Mechanical Response Characteristics and Law of Instantaneous Energy Conversion for Water-Bearing Coal–Rock Masses Subjected to Mining-Induced Stress

To investigate the characteristics of the responses of mechanical failure of coal–rock masses including their structures and karst fissures to energy conversion, the threshold characteristics of instantaneous energy conversion of coal–rock masses subjected to failure were revealed. This work took the evolution characteristics of water-bearing structures for gas outburst-prone coal–rock masses as the context for experimental research using a GCTS fluid–solid coupling triaxial servo-motor testing system. The results indicated that, under the effects of water weakening and moistening, the greater the degree of water saturation for coal specimens, the lower their peak strength, the larger the deformation experienced by coal specimens.

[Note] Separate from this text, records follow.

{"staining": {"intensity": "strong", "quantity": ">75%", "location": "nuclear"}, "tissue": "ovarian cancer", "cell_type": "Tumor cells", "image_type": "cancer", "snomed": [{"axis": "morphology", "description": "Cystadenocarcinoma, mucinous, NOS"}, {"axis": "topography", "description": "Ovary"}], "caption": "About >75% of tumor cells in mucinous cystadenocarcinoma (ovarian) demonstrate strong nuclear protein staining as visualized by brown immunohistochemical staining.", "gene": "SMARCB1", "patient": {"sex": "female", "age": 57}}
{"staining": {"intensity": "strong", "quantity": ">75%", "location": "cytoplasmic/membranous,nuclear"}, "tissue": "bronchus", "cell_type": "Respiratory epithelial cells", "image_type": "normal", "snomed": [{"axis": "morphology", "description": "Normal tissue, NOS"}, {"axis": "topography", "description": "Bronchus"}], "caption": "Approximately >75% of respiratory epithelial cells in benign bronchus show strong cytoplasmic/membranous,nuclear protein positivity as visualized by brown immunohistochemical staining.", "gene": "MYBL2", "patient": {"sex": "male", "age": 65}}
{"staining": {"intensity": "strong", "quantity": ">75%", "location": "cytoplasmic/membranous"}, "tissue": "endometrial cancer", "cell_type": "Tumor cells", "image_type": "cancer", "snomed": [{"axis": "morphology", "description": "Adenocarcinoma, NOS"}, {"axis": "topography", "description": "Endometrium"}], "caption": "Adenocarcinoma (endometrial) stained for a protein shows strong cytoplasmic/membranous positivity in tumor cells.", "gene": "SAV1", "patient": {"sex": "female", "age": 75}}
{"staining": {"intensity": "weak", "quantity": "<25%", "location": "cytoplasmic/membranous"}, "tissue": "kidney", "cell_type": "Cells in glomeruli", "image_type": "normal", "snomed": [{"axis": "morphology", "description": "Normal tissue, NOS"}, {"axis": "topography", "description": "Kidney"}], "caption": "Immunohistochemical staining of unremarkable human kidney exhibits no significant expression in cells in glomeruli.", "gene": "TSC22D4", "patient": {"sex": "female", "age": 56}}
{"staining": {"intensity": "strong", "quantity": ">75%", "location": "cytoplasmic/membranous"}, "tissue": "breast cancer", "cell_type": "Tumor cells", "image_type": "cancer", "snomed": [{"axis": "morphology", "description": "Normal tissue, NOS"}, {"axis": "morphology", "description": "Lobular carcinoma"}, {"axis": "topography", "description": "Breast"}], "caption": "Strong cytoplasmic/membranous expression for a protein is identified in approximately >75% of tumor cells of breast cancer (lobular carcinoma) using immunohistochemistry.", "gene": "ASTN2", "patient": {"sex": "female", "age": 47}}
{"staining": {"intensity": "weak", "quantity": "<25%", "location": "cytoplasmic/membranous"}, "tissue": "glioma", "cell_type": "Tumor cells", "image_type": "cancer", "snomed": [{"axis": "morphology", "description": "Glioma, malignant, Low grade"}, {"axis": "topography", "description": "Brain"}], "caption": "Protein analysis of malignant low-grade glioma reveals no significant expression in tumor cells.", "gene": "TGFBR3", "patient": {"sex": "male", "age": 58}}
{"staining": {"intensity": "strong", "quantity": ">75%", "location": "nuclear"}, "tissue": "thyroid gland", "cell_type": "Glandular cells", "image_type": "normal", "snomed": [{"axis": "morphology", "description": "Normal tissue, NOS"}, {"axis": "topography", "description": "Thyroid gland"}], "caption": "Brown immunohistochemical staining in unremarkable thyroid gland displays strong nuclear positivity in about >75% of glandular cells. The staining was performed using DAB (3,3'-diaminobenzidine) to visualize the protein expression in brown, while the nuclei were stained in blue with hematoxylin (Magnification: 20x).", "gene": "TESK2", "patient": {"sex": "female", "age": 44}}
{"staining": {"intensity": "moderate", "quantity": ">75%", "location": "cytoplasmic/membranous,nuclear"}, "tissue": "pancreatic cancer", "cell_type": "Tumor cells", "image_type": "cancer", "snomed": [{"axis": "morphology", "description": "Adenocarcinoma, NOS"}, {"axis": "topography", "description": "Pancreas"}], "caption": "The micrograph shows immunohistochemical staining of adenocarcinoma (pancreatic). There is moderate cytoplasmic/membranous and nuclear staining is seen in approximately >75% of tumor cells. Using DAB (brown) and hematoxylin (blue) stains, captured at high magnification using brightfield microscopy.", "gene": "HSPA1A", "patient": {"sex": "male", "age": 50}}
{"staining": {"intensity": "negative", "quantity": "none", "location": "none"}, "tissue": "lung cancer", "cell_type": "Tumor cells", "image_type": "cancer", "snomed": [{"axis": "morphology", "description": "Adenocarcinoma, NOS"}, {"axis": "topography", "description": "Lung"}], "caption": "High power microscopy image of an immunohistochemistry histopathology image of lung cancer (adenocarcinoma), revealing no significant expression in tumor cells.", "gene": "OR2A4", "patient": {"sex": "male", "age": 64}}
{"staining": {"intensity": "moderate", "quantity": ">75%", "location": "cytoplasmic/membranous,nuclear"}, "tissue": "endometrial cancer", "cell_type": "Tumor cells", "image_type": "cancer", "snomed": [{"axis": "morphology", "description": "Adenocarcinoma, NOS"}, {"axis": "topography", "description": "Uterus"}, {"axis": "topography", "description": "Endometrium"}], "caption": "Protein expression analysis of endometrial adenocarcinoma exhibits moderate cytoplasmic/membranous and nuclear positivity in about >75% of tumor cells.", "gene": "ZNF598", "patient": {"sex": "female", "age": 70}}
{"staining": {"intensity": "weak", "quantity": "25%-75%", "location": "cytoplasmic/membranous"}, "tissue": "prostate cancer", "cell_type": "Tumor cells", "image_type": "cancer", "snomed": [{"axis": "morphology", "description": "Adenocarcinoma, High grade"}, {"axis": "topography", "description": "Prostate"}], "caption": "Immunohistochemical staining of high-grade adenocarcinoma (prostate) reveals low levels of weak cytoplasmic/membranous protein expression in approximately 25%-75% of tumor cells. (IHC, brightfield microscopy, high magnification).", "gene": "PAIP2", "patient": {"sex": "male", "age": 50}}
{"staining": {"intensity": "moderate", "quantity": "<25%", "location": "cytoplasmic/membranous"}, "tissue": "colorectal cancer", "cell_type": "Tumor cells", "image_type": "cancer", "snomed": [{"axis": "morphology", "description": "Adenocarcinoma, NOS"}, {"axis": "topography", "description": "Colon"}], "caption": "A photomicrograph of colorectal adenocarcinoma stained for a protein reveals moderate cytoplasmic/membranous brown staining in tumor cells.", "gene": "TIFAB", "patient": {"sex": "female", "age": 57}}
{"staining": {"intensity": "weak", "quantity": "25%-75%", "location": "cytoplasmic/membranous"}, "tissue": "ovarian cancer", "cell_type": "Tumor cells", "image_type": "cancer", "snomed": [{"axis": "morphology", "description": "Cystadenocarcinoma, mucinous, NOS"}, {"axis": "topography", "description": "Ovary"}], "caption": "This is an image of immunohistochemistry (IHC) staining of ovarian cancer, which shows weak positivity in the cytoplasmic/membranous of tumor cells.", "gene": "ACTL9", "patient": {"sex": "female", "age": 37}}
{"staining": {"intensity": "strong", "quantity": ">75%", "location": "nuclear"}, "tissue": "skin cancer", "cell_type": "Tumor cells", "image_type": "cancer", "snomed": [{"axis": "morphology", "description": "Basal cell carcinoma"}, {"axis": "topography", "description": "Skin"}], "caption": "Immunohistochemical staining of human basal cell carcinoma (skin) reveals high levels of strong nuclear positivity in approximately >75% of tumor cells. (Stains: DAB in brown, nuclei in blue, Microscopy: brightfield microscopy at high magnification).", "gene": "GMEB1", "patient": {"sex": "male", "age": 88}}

As the water content increases, the failure characteristics of coal–rock masses tend to be simple, while the morphology characterized by small-sized cracks co-existed in the surrounding zone dominated by coalesced fissures is changed into simple coalesced fissure type, and the total crack propagation length increases accordingly. It is inferred that there is a certain correlation between the stress–strain curve of water-bearing coal specimens and the energy response characteristic curve. This finding implies that the energy conversion process of water-bearing specimens under increasing stress can be divided into four stages: the linear increases in elastic strain energy (stage I), the energy transfer and transformation (stage II), the energy transition (stage III), and the linear increases of dissipated energy (stage IV). Meanwhile, the available eigenvalue coefficient Ai is used to characterize the correlation between the aforementioned curves. Based on this result, a predictive model for the energy conversion curves of water-bearing specimens under mining-induced stress was established. The magnitude of energy erupted by coupled fluids within coal–rock masses under the driving coupled stresses including disturbance stress, hydraulic pressure, and gas pressure and potential degree of damage can then be predicted; consequently, prediction and early warning of compound dynamic disasters can be realized.